Сара убавила силу звука и собралась была сказать о своем, но тут услышала кашель. В эту минуту на старом лице еврейской наружности играла довольная улыбка. Старуха смотрела на Сару маленькими плутовскими глазами. Она пребывала в веселом расположении духа. Чему, надо полагать, способствовали добрые американские виски.

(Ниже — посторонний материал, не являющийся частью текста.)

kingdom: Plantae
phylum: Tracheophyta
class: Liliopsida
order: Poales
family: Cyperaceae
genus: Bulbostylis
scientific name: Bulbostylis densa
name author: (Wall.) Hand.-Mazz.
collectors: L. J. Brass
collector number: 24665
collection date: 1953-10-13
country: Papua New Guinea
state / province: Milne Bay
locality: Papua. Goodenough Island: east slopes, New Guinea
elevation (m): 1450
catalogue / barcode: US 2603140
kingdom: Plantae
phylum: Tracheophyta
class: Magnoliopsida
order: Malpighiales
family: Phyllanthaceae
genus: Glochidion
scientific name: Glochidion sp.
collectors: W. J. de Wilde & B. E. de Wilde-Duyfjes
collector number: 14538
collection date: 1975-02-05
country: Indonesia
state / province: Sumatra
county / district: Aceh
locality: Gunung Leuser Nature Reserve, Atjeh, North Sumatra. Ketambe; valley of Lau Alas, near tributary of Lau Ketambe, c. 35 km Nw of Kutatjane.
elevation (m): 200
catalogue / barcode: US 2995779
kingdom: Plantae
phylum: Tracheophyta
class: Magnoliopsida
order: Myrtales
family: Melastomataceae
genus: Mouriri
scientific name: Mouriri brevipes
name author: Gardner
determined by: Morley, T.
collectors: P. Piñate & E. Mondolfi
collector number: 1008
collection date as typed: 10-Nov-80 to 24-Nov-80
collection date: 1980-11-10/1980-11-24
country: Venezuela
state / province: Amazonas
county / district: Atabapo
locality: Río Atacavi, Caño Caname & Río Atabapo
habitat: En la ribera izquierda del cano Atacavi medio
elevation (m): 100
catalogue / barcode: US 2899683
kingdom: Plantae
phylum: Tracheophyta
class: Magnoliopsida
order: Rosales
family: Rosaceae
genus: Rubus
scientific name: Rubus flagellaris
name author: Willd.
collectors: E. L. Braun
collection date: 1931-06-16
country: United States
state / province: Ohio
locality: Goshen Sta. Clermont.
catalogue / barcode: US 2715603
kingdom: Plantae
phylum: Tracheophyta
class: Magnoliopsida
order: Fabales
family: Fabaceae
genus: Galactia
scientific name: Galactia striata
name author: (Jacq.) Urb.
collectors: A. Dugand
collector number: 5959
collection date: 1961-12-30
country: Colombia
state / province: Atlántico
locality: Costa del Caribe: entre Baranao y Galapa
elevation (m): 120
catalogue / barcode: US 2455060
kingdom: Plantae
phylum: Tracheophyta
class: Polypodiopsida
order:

— Вера Петровна сказала, что читала обо мне в газете. Уже и не знаю, какие она там нашла сведения обо мне, только пришла крайне взволнованная престранным сном. Говорит без всяких подробностей, что видела во сне осла. Хоть мне и нездоровилось в тот день, я выслушала ее и спрашиваю, хилый он был или здоровый. Она говорит неуверенно, что осел едва мог стоять на ногах и спрашивает, что бы этот сон мог значить. Я знала, что у нее болеет муж и, надежды не осталось, поэтому, долго не думая, взяла и сказала: «твой муж скоро умрет». Она даже не заплакала, ушла совершенно не в себе. Утром следующего дня ее муж умер. Это было в пятницу. Хороший был человек, до болезни часто приходил ко мне, у него не было выше счастья, чем сидеть в этом кресле и пить мои виски, он меня называл «моя Адольфи» и заверял, что я для него сладкая отрада. Я бы с ним говорила по-русски, не будь его русский так плох. О, Сергей! Дорогой мой друг. Смерть его оставила меня безутешной. Перед смертью он трижды прошептал слово «что», потом промолвил: «Все! Я смирился!» Это были его последние слова.